[Dataset entries]
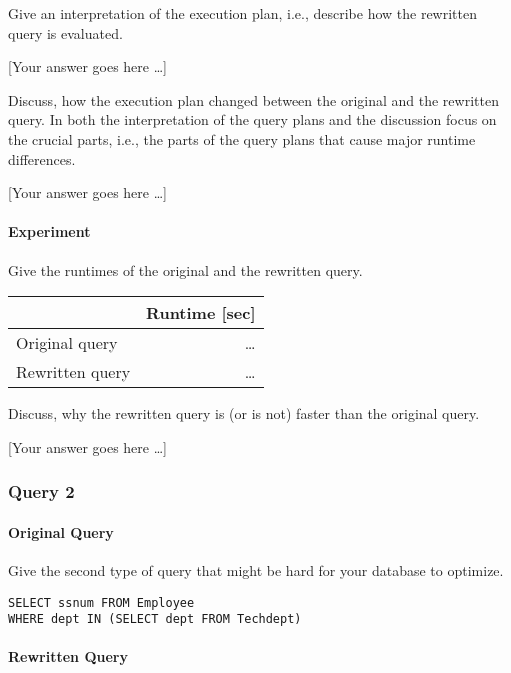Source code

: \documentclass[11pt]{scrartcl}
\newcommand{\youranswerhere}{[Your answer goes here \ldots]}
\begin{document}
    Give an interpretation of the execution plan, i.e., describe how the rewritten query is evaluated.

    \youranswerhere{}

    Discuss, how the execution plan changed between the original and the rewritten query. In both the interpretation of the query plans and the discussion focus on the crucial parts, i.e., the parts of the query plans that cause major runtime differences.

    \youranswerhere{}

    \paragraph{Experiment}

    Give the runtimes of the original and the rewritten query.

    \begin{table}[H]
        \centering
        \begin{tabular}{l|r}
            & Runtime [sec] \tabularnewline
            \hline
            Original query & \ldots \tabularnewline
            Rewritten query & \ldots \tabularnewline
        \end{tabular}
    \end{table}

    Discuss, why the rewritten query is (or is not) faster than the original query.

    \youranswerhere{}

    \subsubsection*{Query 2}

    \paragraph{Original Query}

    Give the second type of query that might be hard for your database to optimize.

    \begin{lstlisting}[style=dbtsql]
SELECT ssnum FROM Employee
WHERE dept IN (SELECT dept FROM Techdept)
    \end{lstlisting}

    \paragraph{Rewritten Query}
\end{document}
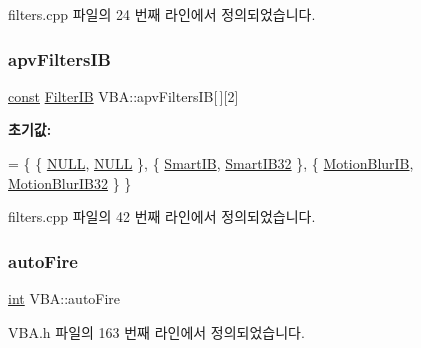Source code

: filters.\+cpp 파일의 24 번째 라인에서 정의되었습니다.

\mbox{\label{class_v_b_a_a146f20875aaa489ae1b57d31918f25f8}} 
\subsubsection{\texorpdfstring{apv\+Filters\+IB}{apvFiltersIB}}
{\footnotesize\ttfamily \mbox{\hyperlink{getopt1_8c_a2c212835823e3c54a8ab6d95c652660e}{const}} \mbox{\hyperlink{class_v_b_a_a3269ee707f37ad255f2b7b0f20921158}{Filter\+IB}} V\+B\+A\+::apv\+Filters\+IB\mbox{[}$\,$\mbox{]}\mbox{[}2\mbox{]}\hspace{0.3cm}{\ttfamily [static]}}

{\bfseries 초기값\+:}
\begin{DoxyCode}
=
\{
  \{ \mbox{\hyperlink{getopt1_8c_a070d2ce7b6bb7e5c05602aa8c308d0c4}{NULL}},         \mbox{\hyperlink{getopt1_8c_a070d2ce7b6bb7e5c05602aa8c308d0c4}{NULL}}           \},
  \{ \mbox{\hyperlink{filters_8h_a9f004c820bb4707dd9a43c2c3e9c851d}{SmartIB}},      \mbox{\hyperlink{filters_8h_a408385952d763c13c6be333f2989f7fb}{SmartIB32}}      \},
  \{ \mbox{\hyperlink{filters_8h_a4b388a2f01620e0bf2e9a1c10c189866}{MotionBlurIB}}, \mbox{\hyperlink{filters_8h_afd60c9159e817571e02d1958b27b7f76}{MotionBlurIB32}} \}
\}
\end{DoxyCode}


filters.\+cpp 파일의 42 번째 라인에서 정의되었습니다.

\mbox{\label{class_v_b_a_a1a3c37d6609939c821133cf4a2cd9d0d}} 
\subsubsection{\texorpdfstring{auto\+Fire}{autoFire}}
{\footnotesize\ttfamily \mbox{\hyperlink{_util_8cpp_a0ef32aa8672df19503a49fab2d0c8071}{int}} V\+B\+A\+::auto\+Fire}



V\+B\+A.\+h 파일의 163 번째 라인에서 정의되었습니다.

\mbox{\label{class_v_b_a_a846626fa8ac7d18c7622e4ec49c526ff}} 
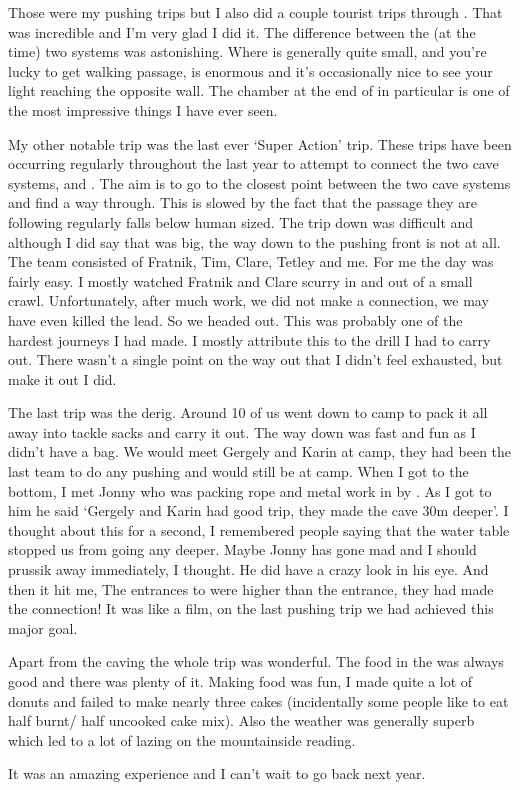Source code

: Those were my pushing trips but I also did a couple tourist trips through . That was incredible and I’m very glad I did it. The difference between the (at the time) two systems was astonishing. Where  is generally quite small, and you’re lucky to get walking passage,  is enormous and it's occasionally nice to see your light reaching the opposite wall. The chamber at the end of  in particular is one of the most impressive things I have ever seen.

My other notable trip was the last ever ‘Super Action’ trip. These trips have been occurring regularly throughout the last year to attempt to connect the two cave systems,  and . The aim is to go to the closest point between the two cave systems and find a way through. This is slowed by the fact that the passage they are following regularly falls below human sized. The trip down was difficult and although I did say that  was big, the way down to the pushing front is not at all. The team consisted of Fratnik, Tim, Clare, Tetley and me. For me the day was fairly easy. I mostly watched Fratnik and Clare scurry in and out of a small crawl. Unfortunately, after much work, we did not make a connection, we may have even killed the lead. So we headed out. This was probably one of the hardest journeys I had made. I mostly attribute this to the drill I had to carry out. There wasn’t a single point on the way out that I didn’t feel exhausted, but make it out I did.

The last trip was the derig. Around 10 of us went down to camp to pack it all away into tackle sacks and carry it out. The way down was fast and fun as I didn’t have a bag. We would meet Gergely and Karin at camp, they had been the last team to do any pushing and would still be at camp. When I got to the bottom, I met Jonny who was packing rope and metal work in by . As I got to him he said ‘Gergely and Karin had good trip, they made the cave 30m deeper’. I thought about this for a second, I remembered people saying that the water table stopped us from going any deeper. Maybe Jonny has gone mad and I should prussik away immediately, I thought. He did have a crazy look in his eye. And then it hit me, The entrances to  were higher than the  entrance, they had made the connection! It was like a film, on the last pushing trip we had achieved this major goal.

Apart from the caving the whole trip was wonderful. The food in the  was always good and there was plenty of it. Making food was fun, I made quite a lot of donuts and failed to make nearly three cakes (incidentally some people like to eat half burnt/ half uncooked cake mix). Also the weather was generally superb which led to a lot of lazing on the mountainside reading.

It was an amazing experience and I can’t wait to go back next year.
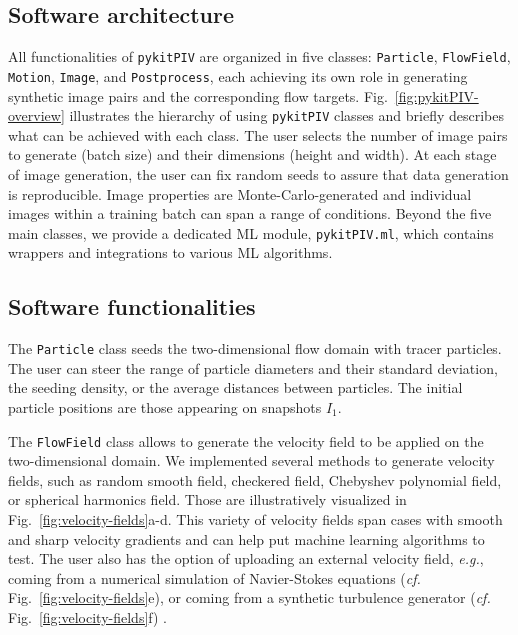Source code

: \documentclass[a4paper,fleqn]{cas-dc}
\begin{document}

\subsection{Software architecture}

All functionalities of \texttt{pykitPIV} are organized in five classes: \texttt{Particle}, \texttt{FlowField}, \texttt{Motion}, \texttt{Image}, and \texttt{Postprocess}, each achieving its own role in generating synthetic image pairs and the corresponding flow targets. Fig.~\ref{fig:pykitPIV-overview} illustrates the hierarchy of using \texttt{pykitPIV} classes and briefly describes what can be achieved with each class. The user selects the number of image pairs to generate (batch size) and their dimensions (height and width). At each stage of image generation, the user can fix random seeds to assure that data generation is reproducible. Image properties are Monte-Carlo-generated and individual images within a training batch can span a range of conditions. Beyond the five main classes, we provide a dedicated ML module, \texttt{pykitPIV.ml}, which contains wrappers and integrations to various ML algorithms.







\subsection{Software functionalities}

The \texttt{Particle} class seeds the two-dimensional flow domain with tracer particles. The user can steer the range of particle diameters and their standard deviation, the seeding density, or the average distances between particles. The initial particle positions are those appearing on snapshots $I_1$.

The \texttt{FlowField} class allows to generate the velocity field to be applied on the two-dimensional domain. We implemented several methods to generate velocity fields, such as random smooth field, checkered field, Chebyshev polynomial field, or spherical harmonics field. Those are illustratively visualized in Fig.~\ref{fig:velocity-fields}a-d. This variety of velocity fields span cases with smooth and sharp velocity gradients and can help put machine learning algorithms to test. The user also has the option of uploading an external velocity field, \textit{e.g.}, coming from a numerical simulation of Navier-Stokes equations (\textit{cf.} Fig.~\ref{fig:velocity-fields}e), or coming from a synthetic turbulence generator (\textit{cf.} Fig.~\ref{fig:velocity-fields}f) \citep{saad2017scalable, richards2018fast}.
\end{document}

◆ THE TASK: Copy these entries precisely and drop any picture.

◆ WRITTEN RESPONSE:
Source code

: \documentclass[11pt]{scrartcl}
\newcommand{\youranswerhere}{[Your answer goes here \ldots]}
\begin{document}
    Give an interpretation of the execution plan, i.e., describe how the rewritten query is evaluated.

    \youranswerhere{}

    Discuss, how the execution plan changed between the original and the rewritten query. In both the interpretation of the query plans and the discussion focus on the crucial parts, i.e., the parts of the query plans that cause major runtime differences.

    \youranswerhere{}

    \paragraph{Experiment}

    Give the runtimes of the original and the rewritten query.

    \begin{table}[H]
        \centering
        \begin{tabular}{l|r}
            & Runtime [sec] \tabularnewline
            \hline
            Original query & \ldots \tabularnewline
            Rewritten query & \ldots \tabularnewline
        \end{tabular}
    \end{table}

    Discuss, why the rewritten query is (or is not) faster than the original query.

    \youranswerhere{}

    \subsubsection*{Query 2}

    \paragraph{Original Query}

    Give the second type of query that might be hard for your database to optimize.

    \begin{lstlisting}[style=dbtsql]
SELECT ssnum FROM Employee
WHERE dept IN (SELECT dept FROM Techdept)
    \end{lstlisting}

    \paragraph{Rewritten Query}
\end{document}
Source code

: filters.\+cpp 파일의 24 번째 라인에서 정의되었습니다.

\mbox{\label{class_v_b_a_a146f20875aaa489ae1b57d31918f25f8}} 
\subsubsection{\texorpdfstring{apv\+Filters\+IB}{apvFiltersIB}}
{\footnotesize\ttfamily \mbox{\hyperlink{getopt1_8c_a2c212835823e3c54a8ab6d95c652660e}{const}} \mbox{\hyperlink{class_v_b_a_a3269ee707f37ad255f2b7b0f20921158}{Filter\+IB}} V\+B\+A\+::apv\+Filters\+IB\mbox{[}$\,$\mbox{]}\mbox{[}2\mbox{]}\hspace{0.3cm}{\ttfamily [static]}}

{\bfseries 초기값\+:}
\begin{DoxyCode}
=
\{
  \{ \mbox{\hyperlink{getopt1_8c_a070d2ce7b6bb7e5c05602aa8c308d0c4}{NULL}},         \mbox{\hyperlink{getopt1_8c_a070d2ce7b6bb7e5c05602aa8c308d0c4}{NULL}}           \},
  \{ \mbox{\hyperlink{filters_8h_a9f004c820bb4707dd9a43c2c3e9c851d}{SmartIB}},      \mbox{\hyperlink{filters_8h_a408385952d763c13c6be333f2989f7fb}{SmartIB32}}      \},
  \{ \mbox{\hyperlink{filters_8h_a4b388a2f01620e0bf2e9a1c10c189866}{MotionBlurIB}}, \mbox{\hyperlink{filters_8h_afd60c9159e817571e02d1958b27b7f76}{MotionBlurIB32}} \}
\}
\end{DoxyCode}


filters.\+cpp 파일의 42 번째 라인에서 정의되었습니다.

\mbox{\label{class_v_b_a_a1a3c37d6609939c821133cf4a2cd9d0d}} 
\subsubsection{\texorpdfstring{auto\+Fire}{autoFire}}
{\footnotesize\ttfamily \mbox{\hyperlink{_util_8cpp_a0ef32aa8672df19503a49fab2d0c8071}{int}} V\+B\+A\+::auto\+Fire}



V\+B\+A.\+h 파일의 163 번째 라인에서 정의되었습니다.

\mbox{\label{class_v_b_a_a846626fa8ac7d18c7622e4ec49c526ff}} 
Source code

: Those were my pushing trips but I also did a couple tourist trips through . That was incredible and I’m very glad I did it. The difference between the (at the time) two systems was astonishing. Where  is generally quite small, and you’re lucky to get walking passage,  is enormous and it's occasionally nice to see your light reaching the opposite wall. The chamber at the end of  in particular is one of the most impressive things I have ever seen.

My other notable trip was the last ever ‘Super Action’ trip. These trips have been occurring regularly throughout the last year to attempt to connect the two cave systems,  and . The aim is to go to the closest point between the two cave systems and find a way through. This is slowed by the fact that the passage they are following regularly falls below human sized. The trip down was difficult and although I did say that  was big, the way down to the pushing front is not at all. The team consisted of Fratnik, Tim, Clare, Tetley and me. For me the day was fairly easy. I mostly watched Fratnik and Clare scurry in and out of a small crawl. Unfortunately, after much work, we did not make a connection, we may have even killed the lead. So we headed out. This was probably one of the hardest journeys I had made. I mostly attribute this to the drill I had to carry out. There wasn’t a single point on the way out that I didn’t feel exhausted, but make it out I did.

The last trip was the derig. Around 10 of us went down to camp to pack it all away into tackle sacks and carry it out. The way down was fast and fun as I didn’t have a bag. We would meet Gergely and Karin at camp, they had been the last team to do any pushing and would still be at camp. When I got to the bottom, I met Jonny who was packing rope and metal work in by . As I got to him he said ‘Gergely and Karin had good trip, they made the cave 30m deeper’. I thought about this for a second, I remembered people saying that the water table stopped us from going any deeper. Maybe Jonny has gone mad and I should prussik away immediately, I thought. He did have a crazy look in his eye. And then it hit me, The entrances to  were higher than the  entrance, they had made the connection! It was like a film, on the last pushing trip we had achieved this major goal.

Apart from the caving the whole trip was wonderful. The food in the  was always good and there was plenty of it. Making food was fun, I made quite a lot of donuts and failed to make nearly three cakes (incidentally some people like to eat half burnt/ half uncooked cake mix). Also the weather was generally superb which led to a lot of lazing on the mountainside reading.

It was an amazing experience and I can’t wait to go back next year.
Source code

: \documentclass[a4paper,fleqn]{cas-dc}
\begin{document}

\subsection{Software architecture}

All functionalities of \texttt{pykitPIV} are organized in five classes: \texttt{Particle}, \texttt{FlowField}, \texttt{Motion}, \texttt{Image}, and \texttt{Postprocess}, each achieving its own role in generating synthetic image pairs and the corresponding flow targets. Fig.~\ref{fig:pykitPIV-overview} illustrates the hierarchy of using \texttt{pykitPIV} classes and briefly describes what can be achieved with each class. The user selects the number of image pairs to generate (batch size) and their dimensions (height and width). At each stage of image generation, the user can fix random seeds to assure that data generation is reproducible. Image properties are Monte-Carlo-generated and individual images within a training batch can span a range of conditions. Beyond the five main classes, we provide a dedicated ML module, \texttt{pykitPIV.ml}, which contains wrappers and integrations to various ML algorithms.







\subsection{Software functionalities}

The \texttt{Particle} class seeds the two-dimensional flow domain with tracer particles. The user can steer the range of particle diameters and their standard deviation, the seeding density, or the average distances between particles. The initial particle positions are those appearing on snapshots $I_1$.

The \texttt{FlowField} class allows to generate the velocity field to be applied on the two-dimensional domain. We implemented several methods to generate velocity fields, such as random smooth field, checkered field, Chebyshev polynomial field, or spherical harmonics field. Those are illustratively visualized in Fig.~\ref{fig:velocity-fields}a-d. This variety of velocity fields span cases with smooth and sharp velocity gradients and can help put machine learning algorithms to test. The user also has the option of uploading an external velocity field, \textit{e.g.}, coming from a numerical simulation of Navier-Stokes equations (\textit{cf.} Fig.~\ref{fig:velocity-fields}e), or coming from a synthetic turbulence generator (\textit{cf.} Fig.~\ref{fig:velocity-fields}f) \citep{saad2017scalable, richards2018fast}.
\end{document}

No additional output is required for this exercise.